::: VORLIEGENDER AUSZUG :::

Smile, though your heart is aching

smile

Ich arbeite zuhause, was alle Paketboten wissen, weshalb sie, wenn sie Pakete für die Nachbarschaft haben, bei mir klingeln. Ich laufe ihnen die Treppen entgegen, damit sie die Stufen bis zu mir im zweiten Stock nicht gehen müssen. Ich sehe da nicht nur meine Stufen, sondern sehe meine Stufen als Teil aller Stufen, die sie an einem Tag nehmen müssen. Nicht alle Leute sind so nett und schnell wie ich, manche wohnen im sechsten Stock und kommen nicht auf die Idee (und nicht etwa, weil sie krank, zu alt wären) dem Paketboten auch nur eine halbe Treppe entgegenzugehen.

Vorgestern kam der Hermes-Bote, in keiner Weise dem Gott Hermes gleichend: ein dicklicher, älterer Mann, dessen türkis-graue Uniform viel zu eng sitzt und mal wieder gewaschen werden könnte. Er bringt ein Paket für die Nachbarin, ein Paket von Amazon, was ich sofort am Pfeil, am Lächeln auf der Packung, am lächelnden Pfeil erkenne. Ihm selbst war nicht nach lächeln zumute, er sagte, er habe heute schon vier große Möbelpakete in den sechsten Stock schleppen dürfen, hin zu einem jungen Mann, der nicht ein bisschen mit angefasst hatte, sondern ungeduldig wartend in der Tür stand. Ich nahm das Paket entgegen, legte es in meiner Wohnung ab und betrachtete den lächelnden Pfeil, so wie ich ihn immer betrachte: ein wenig kritisch von der Seite oder wie in ihn hinein zoomend.

:::

- ÜBUNGSAUFGABEN -
(a) Gib aus dem Text über den Paketboten alles von „Ich arbeite zuhause, was“ bis hinunter zu „halbe Treppe entgegenzugehen.“ wortgetreu wieder.
(b) Wie viele Möbelpakete hatte der Hermes-Bote laut dem Text über den Paketboten an diesem Tag schon in den sechsten Stock geschleppt?

::: GEZEIGTE DATEN :::

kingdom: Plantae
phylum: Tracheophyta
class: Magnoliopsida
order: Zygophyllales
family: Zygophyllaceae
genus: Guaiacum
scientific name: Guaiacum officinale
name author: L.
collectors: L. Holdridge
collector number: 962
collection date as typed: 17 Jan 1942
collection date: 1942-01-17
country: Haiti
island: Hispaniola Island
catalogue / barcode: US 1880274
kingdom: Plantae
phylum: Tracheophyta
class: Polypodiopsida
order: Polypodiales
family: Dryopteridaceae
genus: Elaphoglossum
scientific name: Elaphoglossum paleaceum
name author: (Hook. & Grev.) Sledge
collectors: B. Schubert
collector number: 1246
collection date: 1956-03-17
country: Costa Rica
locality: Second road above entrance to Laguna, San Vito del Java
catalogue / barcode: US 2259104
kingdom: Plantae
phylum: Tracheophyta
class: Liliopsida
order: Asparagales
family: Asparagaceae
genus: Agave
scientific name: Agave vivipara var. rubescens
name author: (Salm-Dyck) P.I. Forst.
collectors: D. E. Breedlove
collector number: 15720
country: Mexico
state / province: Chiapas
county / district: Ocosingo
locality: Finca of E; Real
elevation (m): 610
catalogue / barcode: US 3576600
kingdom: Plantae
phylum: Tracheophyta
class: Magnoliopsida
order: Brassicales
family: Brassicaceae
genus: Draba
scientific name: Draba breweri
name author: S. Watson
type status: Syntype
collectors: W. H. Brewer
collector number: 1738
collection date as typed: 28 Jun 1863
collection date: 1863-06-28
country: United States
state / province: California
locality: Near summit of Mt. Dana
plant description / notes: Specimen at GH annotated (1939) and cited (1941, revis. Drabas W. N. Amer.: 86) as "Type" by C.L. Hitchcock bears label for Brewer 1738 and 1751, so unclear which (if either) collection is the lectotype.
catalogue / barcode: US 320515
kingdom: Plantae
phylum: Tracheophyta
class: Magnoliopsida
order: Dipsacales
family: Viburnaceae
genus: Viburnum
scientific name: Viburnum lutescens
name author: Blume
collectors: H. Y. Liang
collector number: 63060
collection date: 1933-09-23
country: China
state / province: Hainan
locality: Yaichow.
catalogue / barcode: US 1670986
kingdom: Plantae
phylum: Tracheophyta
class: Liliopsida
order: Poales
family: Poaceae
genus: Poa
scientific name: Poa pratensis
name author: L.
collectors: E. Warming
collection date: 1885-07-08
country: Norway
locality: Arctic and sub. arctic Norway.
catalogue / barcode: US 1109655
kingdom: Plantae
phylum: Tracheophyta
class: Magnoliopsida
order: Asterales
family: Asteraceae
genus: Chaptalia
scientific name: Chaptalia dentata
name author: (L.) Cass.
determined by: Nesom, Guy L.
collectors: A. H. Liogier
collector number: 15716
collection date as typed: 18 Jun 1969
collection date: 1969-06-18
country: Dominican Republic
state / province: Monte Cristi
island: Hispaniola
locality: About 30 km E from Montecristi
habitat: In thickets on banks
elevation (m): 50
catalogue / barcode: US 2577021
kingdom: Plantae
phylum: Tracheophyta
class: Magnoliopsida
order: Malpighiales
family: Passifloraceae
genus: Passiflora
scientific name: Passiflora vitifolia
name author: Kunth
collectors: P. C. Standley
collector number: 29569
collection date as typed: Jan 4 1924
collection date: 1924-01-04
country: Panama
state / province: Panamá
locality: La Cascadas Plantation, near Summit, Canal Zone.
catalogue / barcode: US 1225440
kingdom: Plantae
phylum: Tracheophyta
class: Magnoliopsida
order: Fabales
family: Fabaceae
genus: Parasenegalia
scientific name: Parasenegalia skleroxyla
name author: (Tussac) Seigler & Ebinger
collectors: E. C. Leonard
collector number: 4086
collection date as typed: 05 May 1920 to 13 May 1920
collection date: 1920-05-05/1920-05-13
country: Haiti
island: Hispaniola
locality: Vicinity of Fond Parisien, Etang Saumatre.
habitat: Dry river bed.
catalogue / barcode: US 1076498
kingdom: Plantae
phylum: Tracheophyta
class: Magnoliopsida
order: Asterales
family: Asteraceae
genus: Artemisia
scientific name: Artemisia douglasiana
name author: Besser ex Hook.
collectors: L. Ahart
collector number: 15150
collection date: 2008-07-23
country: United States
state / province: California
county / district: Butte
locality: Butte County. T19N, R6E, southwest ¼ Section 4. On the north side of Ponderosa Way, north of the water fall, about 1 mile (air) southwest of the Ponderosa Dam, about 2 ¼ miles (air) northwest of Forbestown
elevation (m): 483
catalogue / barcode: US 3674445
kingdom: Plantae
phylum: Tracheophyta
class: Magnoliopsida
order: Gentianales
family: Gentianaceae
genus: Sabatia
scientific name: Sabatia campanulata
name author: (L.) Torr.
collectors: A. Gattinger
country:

:::

- DIE ANTWORTEN -
(a)
Ich arbeite zuhause, was alle Paketboten wissen, weshalb sie, wenn sie Pakete für die Nachbarschaft haben, bei mir klingeln. Ich laufe ihnen die Treppen entgegen, damit sie die Stufen bis zu mir im zweiten Stock nicht gehen müssen. Ich sehe da nicht nur meine Stufen, sondern sehe meine Stufen als Teil aller Stufen, die sie an einem Tag nehmen müssen. Nicht alle Leute sind so nett und schnell wie ich, manche wohnen im sechsten Stock und kommen nicht auf die Idee (und nicht etwa, weil sie krank, zu alt wären) dem Paketboten auch nur eine halbe Treppe entgegenzugehen.

(b) Vier große Möbelpakete.